The DOW is at its lowest point since ’03 and further decline seems nearly inevitable. The Big 3 automakers are sprinting from bankruptcy with three broken legs. The US unemployment rate is growing with great momentum. Alas, we are in the midst of a recession.
What has happened to hotel occupancy rates? Being a resident of New York City, the land of high hotel demand and low supply, I’m used to 95% occupancies, high turn-away rates [people denied a room], and unusually high rates. In today’s market however, I believe that hotel occupancy rates across the nation are suffering far greater than any brands would lead you or the media to believe.

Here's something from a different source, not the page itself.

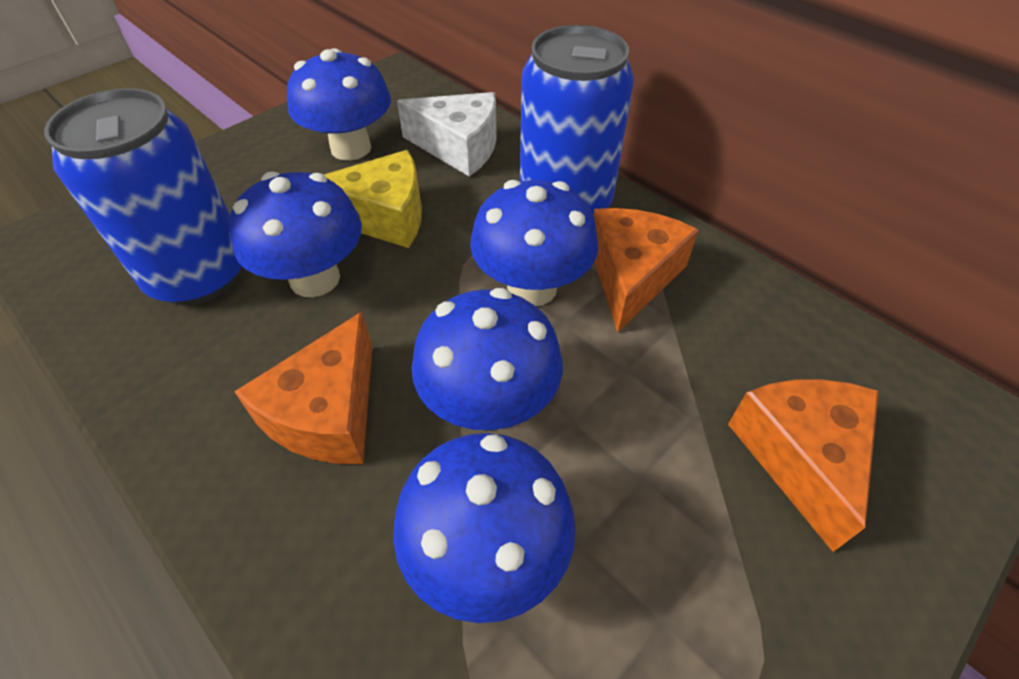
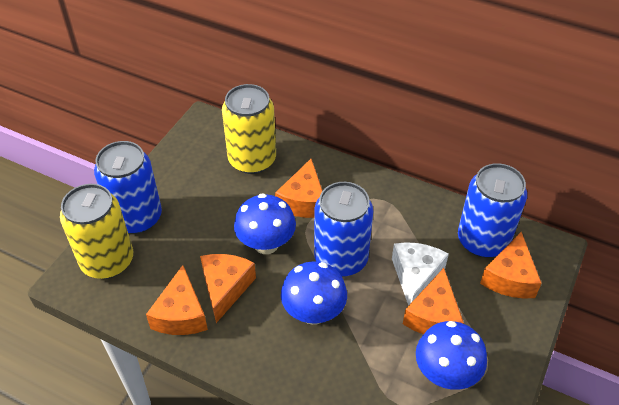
blue can: 2 -> 3
blue mushroom: 5 -> 3
orange cheese: 3 -> 5
yellow can: 0 -> 2
yellow cheese: 1 -> 0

I was prompted to write this entry when this morning I received an offer from my favorite Las Vegas hotel, The Wynn. Wynn Resorts Ltd. is opening their newest product, Encore, in Las Vegas on December 22nd. Encore boasts an impressive 2,034 suites to Wynn’s Las Vegas portfolio. Of course, this is in addition to Wynn Las Vegas’ 2,700 original rooms and suites. The result? Wynn Resorts now has nearly 5,000 rooms per night to sell during a recession! Who would have predicted this when the plans for Encore were approved? Sadly, no one. Anyway, my offer was for weekday nights in January for the following:
Wynn Resort Room: $129.00
Encore Resort Suite: $149.00
Bear in mind that these are special targeted rates, though the hotel is retailing these rooms for $174.00 and $199.00, respectively.
Not too long ago, Wynn was able to charge north of $500/night for their standard Resort Rooms. Right now, they are selling their brand new, week old 5-star luxury product for just $149.00 ($174.00 retail)! Although Wynn Resorts may say that they are running near full occupancies, I say no way... Encore, being the latest luxury product on the strip, should be able to open at rates 3-fold at the very least. Occupancy outlooks must be quite grim across the strip. Wynn is a great hotel, and I’d recommend it to all of my readers. I’ll be touring Encore shortly and will report on it.
Here in New York, I believe occupancy rates are even more deceiving. I see this through Opaque booking such as Priceline and Hotwire that have been mentioned in previous articles. Hotels only sell rooms through the opaque systems that they believe won’t sell at the standard rates. The opaque rates are extra low and help the hotel in the sense that the brand name is hidden until after purchase in order to allow the hotel to retail rooms at much higher prices.
One can snag a 4-star hotel room in Manhattan right now for about $100 excluding tax on the peak days. Less than a year ago, the opaque price was more than twice this! The same hotel will have retail rates of about $400/night as opposed to the $600 of a year ago. I believe that the retail rates for Manhattan should be far lower right now, but hotels are afraid to lower their prices too much fearing that they may never again be able to revert back to the $600/night rates. With that in mind, the big 5-star hotels are still floating around $1,000/night -- though they cater to a very different demand segment.
I recently spoke with the Front Office Manager of a luxury boutique 4-star property in SoHo (name to be withheld). I was told that occupancy rates are absolutely solid and the hotel is always packed. When I asked if they participated in opaque booking, I was told that they had just started a week prior to my interview. For your information -- hotels use opaque booking when they will have a lot of empty rooms. Thus, this hotel was not always full like I was led to believe.
Next, last week I purchased a room at a major 4-star midtown hotel for $100 on Priceline. I then called up a manager to inquire about occupancy rates on the very given day and was told that the hotel was “full as always.” The fact is... the hotel must have been pretty vacant for me to get the $100 opaque inventory.
Long story short, I believe that hotels are making a conscious effort to lead people to believe that they are full, though occupancy rates are severely hurt by the economy. With this in mind, there are some great deals out there IF YOU DO YOUR RESEARCH. As stated, there are many hotels that are keeping their rates up and assumable trying to ride out the recession in my opinion.
My assumption is that the true numbers are far more grim than the public actually believes. After all, travel is one of the first dispensable expenditures during a budget cut of personal or corporate proportion.